* **Job**: Copy every one of the records below word for word, changing nothing.

* **Listed entries**:
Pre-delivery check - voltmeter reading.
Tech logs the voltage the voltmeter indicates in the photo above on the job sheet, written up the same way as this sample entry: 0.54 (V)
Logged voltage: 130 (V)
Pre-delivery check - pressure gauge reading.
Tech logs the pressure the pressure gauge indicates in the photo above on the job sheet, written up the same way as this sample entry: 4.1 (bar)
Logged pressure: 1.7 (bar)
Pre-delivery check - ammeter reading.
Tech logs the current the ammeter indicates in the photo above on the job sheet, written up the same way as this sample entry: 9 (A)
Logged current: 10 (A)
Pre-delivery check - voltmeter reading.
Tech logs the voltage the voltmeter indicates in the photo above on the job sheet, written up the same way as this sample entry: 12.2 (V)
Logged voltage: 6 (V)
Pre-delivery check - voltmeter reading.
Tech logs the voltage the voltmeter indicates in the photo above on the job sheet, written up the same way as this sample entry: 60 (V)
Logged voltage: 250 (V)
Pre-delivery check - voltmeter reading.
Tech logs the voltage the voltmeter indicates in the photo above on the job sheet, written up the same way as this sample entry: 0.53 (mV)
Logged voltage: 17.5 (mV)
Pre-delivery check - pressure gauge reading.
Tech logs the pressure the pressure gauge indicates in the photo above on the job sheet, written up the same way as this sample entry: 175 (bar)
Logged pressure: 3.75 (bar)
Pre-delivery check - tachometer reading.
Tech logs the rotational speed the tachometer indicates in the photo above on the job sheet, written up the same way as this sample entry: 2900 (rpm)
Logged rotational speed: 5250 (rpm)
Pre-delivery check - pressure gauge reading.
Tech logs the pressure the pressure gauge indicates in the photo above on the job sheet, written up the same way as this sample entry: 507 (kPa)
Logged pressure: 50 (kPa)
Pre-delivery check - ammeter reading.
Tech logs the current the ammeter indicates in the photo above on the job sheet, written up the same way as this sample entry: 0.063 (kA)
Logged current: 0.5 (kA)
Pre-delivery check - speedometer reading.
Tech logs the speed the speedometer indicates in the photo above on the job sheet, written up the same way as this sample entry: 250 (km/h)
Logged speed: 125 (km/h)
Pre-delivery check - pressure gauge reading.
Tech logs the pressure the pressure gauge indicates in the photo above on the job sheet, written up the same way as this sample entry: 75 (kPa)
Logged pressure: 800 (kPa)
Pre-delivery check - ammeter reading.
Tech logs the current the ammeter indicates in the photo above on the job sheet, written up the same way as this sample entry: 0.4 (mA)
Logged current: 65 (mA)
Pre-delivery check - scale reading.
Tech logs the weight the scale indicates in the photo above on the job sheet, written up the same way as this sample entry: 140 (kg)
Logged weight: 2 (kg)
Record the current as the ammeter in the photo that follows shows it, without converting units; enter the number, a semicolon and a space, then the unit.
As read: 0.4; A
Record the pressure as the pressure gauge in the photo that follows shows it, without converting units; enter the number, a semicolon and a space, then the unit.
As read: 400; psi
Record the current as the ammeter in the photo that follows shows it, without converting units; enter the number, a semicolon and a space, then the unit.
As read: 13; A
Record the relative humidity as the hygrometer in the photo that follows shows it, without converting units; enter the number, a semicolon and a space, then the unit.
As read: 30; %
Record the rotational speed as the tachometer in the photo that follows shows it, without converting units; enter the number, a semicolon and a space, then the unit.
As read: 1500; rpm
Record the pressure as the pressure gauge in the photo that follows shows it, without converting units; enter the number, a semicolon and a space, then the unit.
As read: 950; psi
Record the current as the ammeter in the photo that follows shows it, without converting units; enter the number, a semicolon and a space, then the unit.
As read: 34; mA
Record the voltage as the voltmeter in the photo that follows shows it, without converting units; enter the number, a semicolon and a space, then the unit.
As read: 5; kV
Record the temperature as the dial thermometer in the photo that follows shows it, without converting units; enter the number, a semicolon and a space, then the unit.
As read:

* **Result below**:
Pre-delivery check - voltmeter reading.
Tech logs the voltage the voltmeter indicates in the photo above on the job sheet, written up the same way as this sample entry: 0.54 (V)
Logged voltage: 130 (V)
Pre-delivery check - pressure gauge reading.
Tech logs the pressure the pressure gauge indicates in the photo above on the job sheet, written up the same way as this sample entry: 4.1 (bar)
Logged pressure: 1.7 (bar)
Pre-delivery check - ammeter reading.
Tech logs the current the ammeter indicates in the photo above on the job sheet, written up the same way as this sample entry: 9 (A)
Logged current: 10 (A)
Pre-delivery check - voltmeter reading.
Tech logs the voltage the voltmeter indicates in the photo above on the job sheet, written up the same way as this sample entry: 12.2 (V)
Logged voltage: 6 (V)
Pre-delivery check - voltmeter reading.
Tech logs the voltage the voltmeter indicates in the photo above on the job sheet, written up the same way as this sample entry: 60 (V)
Logged voltage: 250 (V)
Pre-delivery check - voltmeter reading.
Tech logs the voltage the voltmeter indicates in the photo above on the job sheet, written up the same way as this sample entry: 0.53 (mV)
Logged voltage: 17.5 (mV)
Pre-delivery check - pressure gauge reading.
Tech logs the pressure the pressure gauge indicates in the photo above on the job sheet, written up the same way as this sample entry: 175 (bar)
Logged pressure: 3.75 (bar)
Pre-delivery check - tachometer reading.
Tech logs the rotational speed the tachometer indicates in the photo above on the job sheet, written up the same way as this sample entry: 2900 (rpm)
Logged rotational speed: 5250 (rpm)
Pre-delivery check - pressure gauge reading.
Tech logs the pressure the pressure gauge indicates in the photo above on the job sheet, written up the same way as this sample entry: 507 (kPa)
Logged pressure: 50 (kPa)
Pre-delivery check - ammeter reading.
Tech logs the current the ammeter indicates in the photo above on the job sheet, written up the same way as this sample entry: 0.063 (kA)
Logged current: 0.5 (kA)
Pre-delivery check - speedometer reading.
Tech logs the speed the speedometer indicates in the photo above on the job sheet, written up the same way as this sample entry: 250 (km/h)
Logged speed: 125 (km/h)
Pre-delivery check - pressure gauge reading.
Tech logs the pressure the pressure gauge indicates in the photo above on the job sheet, written up the same way as this sample entry: 75 (kPa)
Logged pressure: 800 (kPa)
Pre-delivery check - ammeter reading.
Tech logs the current the ammeter indicates in the photo above on the job sheet, written up the same way as this sample entry: 0.4 (mA)
Logged current: 65 (mA)
Pre-delivery check - scale reading.
Tech logs the weight the scale indicates in the photo above on the job sheet, written up the same way as this sample entry: 140 (kg)
Logged weight: 2 (kg)
Record the current as the ammeter in the photo that follows shows it, without converting units; enter the number, a semicolon and a space, then the unit.
As read: 0.4; A
Record the pressure as the pressure gauge in the photo that follows shows it, without converting units; enter the number, a semicolon and a space, then the unit.
As read: 400; psi
Record the current as the ammeter in the photo that follows shows it, without converting units; enter the number, a semicolon and a space, then the unit.
As read: 13; A
Record the relative humidity as the hygrometer in the photo that follows shows it, without converting units; enter the number, a semicolon and a space, then the unit.
As read: 30; %
Record the rotational speed as the tachometer in the photo that follows shows it, without converting units; enter the number, a semicolon and a space, then the unit.
As read: 1500; rpm
Record the pressure as the pressure gauge in the photo that follows shows it, without converting units; enter the number, a semicolon and a space, then the unit.
As read: 950; psi
Record the current as the ammeter in the photo that follows shows it, without converting units; enter the number, a semicolon and a space, then the unit.
As read: 34; mA
Record the voltage as the voltmeter in the photo that follows shows it, without converting units; enter the number, a semicolon and a space, then the unit.
As read: 5; kV
Record the temperature as the dial thermometer in the photo that follows shows it, without converting units; enter the number, a semicolon and a space, then the unit.
As read:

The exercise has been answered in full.